Ps 103:11-12 – For as high as the heavens are above the earth, so great is his steadfast love toward those who fear him; as far as the east is from the west, so far does he remove our transgressions from us. ESV
Today. That’s my timeline. It used to be much more long term. How do I plan for and control what happens tomorrow or a week from now or next year. How do I make sure what I want to happen happens in the future. I don’t. Not really anymore. The realization for me is to focus on today. And follow the serenity prayer. To accept the things I can’t change. The courage to act and to change the things I can. Hopefully, also the wisdom to know the difference. So that’s how I focus on each day. God, let me accept that you are in control of today, tomorrow, next week and next year. Allow me to focus on what I can change. That is my actions today.
This led me to something else. Something that I recently wrote about. I wrote that I was wrong. Also that I am wrong. I am realizing and understanding that isn’t exactly true. I wasn’t wrong. I did wrong. I am not wrong. I do wrong. Sounds like a technicality but hear me out.

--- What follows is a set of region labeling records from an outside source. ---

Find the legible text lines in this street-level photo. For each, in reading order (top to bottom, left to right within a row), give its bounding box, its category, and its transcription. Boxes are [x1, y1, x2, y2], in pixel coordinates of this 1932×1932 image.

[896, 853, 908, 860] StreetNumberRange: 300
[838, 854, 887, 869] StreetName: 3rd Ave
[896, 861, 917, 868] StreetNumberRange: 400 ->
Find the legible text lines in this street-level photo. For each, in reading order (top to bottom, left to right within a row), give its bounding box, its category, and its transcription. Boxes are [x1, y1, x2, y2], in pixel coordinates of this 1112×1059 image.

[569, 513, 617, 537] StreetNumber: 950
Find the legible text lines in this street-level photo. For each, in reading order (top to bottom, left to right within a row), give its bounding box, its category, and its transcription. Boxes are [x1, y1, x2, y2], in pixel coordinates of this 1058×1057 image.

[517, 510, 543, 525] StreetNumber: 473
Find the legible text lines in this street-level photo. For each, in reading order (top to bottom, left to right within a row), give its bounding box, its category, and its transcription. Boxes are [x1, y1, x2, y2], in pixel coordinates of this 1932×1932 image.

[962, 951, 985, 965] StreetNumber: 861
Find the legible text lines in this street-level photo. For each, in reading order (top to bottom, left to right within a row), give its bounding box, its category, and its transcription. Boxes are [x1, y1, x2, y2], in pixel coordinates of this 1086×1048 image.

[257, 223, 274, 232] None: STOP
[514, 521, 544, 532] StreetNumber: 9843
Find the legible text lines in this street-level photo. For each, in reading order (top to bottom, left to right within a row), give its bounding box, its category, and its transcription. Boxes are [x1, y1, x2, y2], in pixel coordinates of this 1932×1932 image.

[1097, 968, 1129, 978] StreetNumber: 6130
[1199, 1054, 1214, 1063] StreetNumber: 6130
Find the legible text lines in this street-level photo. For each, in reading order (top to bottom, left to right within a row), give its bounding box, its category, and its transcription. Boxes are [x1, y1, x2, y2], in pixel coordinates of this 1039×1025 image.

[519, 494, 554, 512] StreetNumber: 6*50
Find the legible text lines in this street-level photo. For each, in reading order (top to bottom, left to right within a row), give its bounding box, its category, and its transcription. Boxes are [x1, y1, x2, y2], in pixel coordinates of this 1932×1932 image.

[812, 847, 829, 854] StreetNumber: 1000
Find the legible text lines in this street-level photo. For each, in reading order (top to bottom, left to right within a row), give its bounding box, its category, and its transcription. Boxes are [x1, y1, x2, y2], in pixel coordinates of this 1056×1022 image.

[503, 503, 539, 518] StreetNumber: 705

This goes back to a previous discussion about shame. In my life before recovery, I had incorporated into my life that I was wrong. That I was bad. That I was sin. Through reading, through counseling, through groups I have come to understand the difference. I am not wrong or bad or sin. I did wrong, I did bad, I acted in sin. Incorporating that I am bad or wrong into my identity is against what God intends and is what kept me in that cycle of sin. You know it as shame. And its so pervasive that I have slipped back into that way of thinking subtly.
I didn’t see it. I didn’t see that I had shifted in my thinking in how I was thinking about and classifying my past. Understandably, my wife struggles seeing the good in our marriage before I entered this time I call recovery. Without recognizing it, I started doing the same. Not seeing that it wasn’t black and white: before and after recovery. I had started thinking of my life as what came before recovery and where I am now. I realize now the danger in that.
The time before I entered recovery was just that; it was the time before I entered recovery. It wasn’t that I all of a sudden transformed from “bad” to “good.” Without realizing it, that is how I started classifying my life. Only…that isn’t right. I wasn’t “bad” and I am not all of a sudden “good.” I am broken. Then and now. Only, now I fully realize that I am broken.
I was talking with a friend recently who is also in recovery. I guess the better way to say it is my friend also realizes his own brokenness. I like the way he put it. He said that he used to be able to compartmentalize his life. He would put away the parts he didn’t want to think about or deal with in their separate boxes and he would just not think about them or address them. But they were still there. Now, all those compartments are broken. All the parts of his life are there. That resonates with me. The awareness. I am aware of my flaws, my faults, the damage I have caused. I no longer hide that away in boxes. All my boxes are open.
Am I bad? Am I good? I am broken. Do I do bad things? Do I do good things? I do. Thankfully I am aware of all of them. They are part of in my brokenness who I am. So I address them. I don’t compartmentalize them or box them up. I deal with them…a day at a time.